GST and its impact on Multiplexes and Film Production Houses
GST bill would introduce a nationwide goods and services tax through which multiplexes would be able to evade 27% tax on ticket sale as well as levy on food and beverage revenue. It further states that, Multiplexes would pay a GST tax to the federal government as well.
This could mean a hike of 4-5% on the company’s margin, which used to range between 14 to 18% for the past five years
On the contrary, as per the current laws, film producers are expected to pay exorbitant amounts of money in the form of service tax for processes like theatrical rights, satellite rights, etc.
As soon as GST comes into play, all taxes would come under the same category. The bill would also benefit multiplexes that are currently dealing with tax processes from different states of the country. This means that the tax rates would go down and the profits for companies would shoot up. Also, the hassles of dealing with several state Governments with varied rules would be solved for good.

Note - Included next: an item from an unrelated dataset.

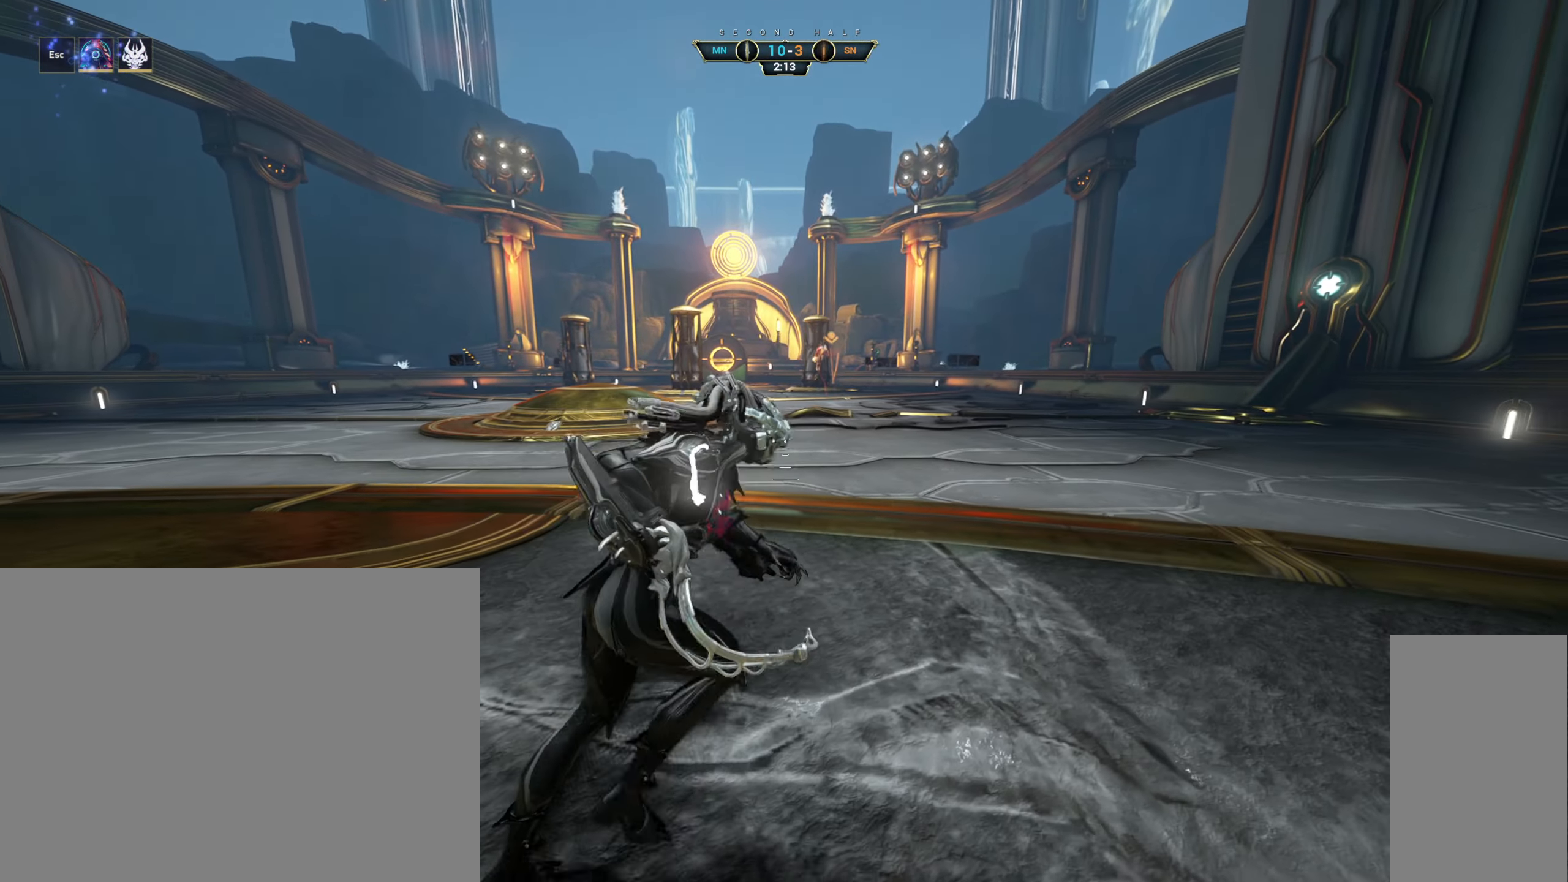
{"keys": ["d", "s"], "mouse": [], "events": [[50, "a", "down"], [67, "w", "up"], [184, "s", "down"], [217, "a", "up"], [300, "d", "down"]]}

To conclude, the proposed GST module sounds flawless on paper, but in actuality, its efficiency is still unknown. Also, a major fear with the GST module is that it would allow local municipalities to decide the tax rate on movies. But on a general note, the bill would most likely do a lot more good than harm, as it would basically empower both the centre and the states to levy GST.
This can’t be done now as the centre cannot impose any sort of tax on goods beyond the manufacturing process, while the state cannot tax services. GST would include central excise duty, additional excise duty, service tax, countervailing or customs, etc. as well as State level indirect taxes like VAT/sales tax, entertainment tax, luxury tax, octroi, entry tax, etc.
Once the bill is rolled-out, there will only be a single national level GST and a state level GST spanning the entire value chain for all goods and services with some exceptions.